The goal of this project is to deepen your how and what of the core task of writing code and solving problems. However, there is a trick here in “how do you validate” the input is good and correct.
Git Guuuud, Scrub
The boundary between “just a programmer” and a “good engineer” is discipline of the mind to enforce good error handling or remove errors by simplifying the process. Error handling requires a rigorous understanding of the state space, and simplification removes possible state spaces. Hell, even simplifying polynomials has a purpose; for example, converting (x+1)(x+2)/(x+1) to (x+2) when x != -1 is not only faster to compute but has less numerical error since machines don’t have infinite precision. My view is that engineering goes beyond “getting the job done” and places an inherent value on doing things well with less.

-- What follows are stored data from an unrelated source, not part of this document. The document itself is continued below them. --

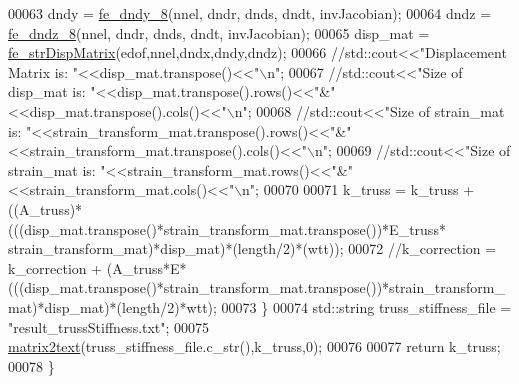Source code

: \begin{DoxyCode}
00063                 dndy = \hyperlink{functions_8h_a0572d7818e085c67f7fbb84eef8ecfb4}{fe\_dndy\_8}(nnel, dndr, dnds, dndt, invJacobian);
00064                 dndz = \hyperlink{functions_8h_aaf75db8433433807839c6ea17f2cf72c}{fe\_dndz\_8}(nnel, dndr, dnds, dndt, invJacobian);
00065                 disp\_mat = \hyperlink{functions_8h_a4b49d2df4f86e7d0755971ab4bfa48b2}{fe\_strDispMatrix}(edof,nnel,dndx,dndy,dndz);
00066         \textcolor{comment}{//std::cout<<"Displacement Matrix is: "<<disp\_mat.transpose()<<"\(\backslash\)n";}
00067         \textcolor{comment}{//std::cout<<"Size of disp\_mat is:
       "<<disp\_mat.transpose().rows()<<"&"<<disp\_mat.transpose().cols()<<"\(\backslash\)n";}
00068         \textcolor{comment}{//std::cout<<"Size of strain\_mat is:
       "<<strain\_transform\_mat.transpose().rows()<<"&"<<strain\_transform\_mat.transpose().cols()<<"\(\backslash\)n";}
00069         \textcolor{comment}{//std::cout<<"Size of strain\_mat is:
       "<<strain\_transform\_mat.rows()<<"&"<<strain\_transform\_mat.cols()<<"\(\backslash\)n";}
00070 
00071         k\_truss = k\_truss + ((A\_truss)*(((disp\_mat.transpose()*strain\_transform\_mat.transpose())*E\_truss*
      strain\_transform\_mat)*disp\_mat)*(length/2)*(wtt));
00072         \textcolor{comment}{//k\_correction = k\_correction +
       (A\_truss*E*(((disp\_mat.transpose()*strain\_transform\_mat.transpose())*strain\_transform\_mat)*disp\_mat)*(length/2)*wtt);}
00073     \}   
00074     std::string truss\_stiffness\_file = \textcolor{stringliteral}{"result\_trussStiffness.txt"};
00075     \hyperlink{functions_8h_a346547477d2a1fbeff6b5e0b05314283}{matrix2text}(truss\_stiffness\_file.c\_str(),k\_truss,0);
00076 
00077     \textcolor{keywordflow}{return} k\_truss;
00078 \}
\end{DoxyCode}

Solving isolated problems that introduce more problems (like an untyped language) is a great way to practice exceptional error handling and understanding the growth of state space, and I’m a strong believer in unit tests. It’s just like doing push-ups, figure out a way to do tests to push more code (in terms of performance review, PUMP THOSE NUMBERS) and solve more problems. As an example, Adama has 6250 unit tests that pass reliably.
So, when I think about how to answer “which kinds of Math do you think are most useful for what you do? calculus?”
Well, beyond arithmetic and basic algebra, it’s really about the discipline of mind. You can’t really do Math well without discipline as you’ll get wrong answers. The careful fastidious process of doing Math is a proxy skill (reward?) because you can take things at the appropriate pace and have well defined justifications. That’s the true value of a Mathematics education.
Like anything, the toil of doing discipline must be in alignment with core incentives which is where I believe modern Mathematics fails. And, at the same time, you need to know that Mathematics is just another game that you can play with. However, if you’re curious then there are two books I recommend:
First, Mathematics: From the Birth of Numbers is a great whirlwind tour of the entire “rote” mathematics classes. Second, I highly recommend Numbers which illustrates just how constructed the numbers we use are.
For example, you can start with just the natural numbers (1, 2, 3) and then construct the integers by definition a pair of whole numbers (a, b) with a rule system. For example, positive X is just (X + y, y) for all y in the natural numbers and zero is just (y, y) for all y in the natural number. You define addition and multiplication as rules, then define subtraction and you’ve just invented negative numbers using only addition and whole numbers (isn’t that #wild?).
There is a deep relationship between “high level Mathematics” and “programming” as you construct new things, define rules, prove properties of the ways those rules interact. Mathematics is fundamentally systems engineering! Or, is systems engineering a branch of Mathematics!
For anyone that wishes to dive deeper, I salute you. May you find victory in your endeavors, and may the suffering turn to sweetness.
bonus observation: I capitalize M in Mathematics for the same reason people capitalize the G in God.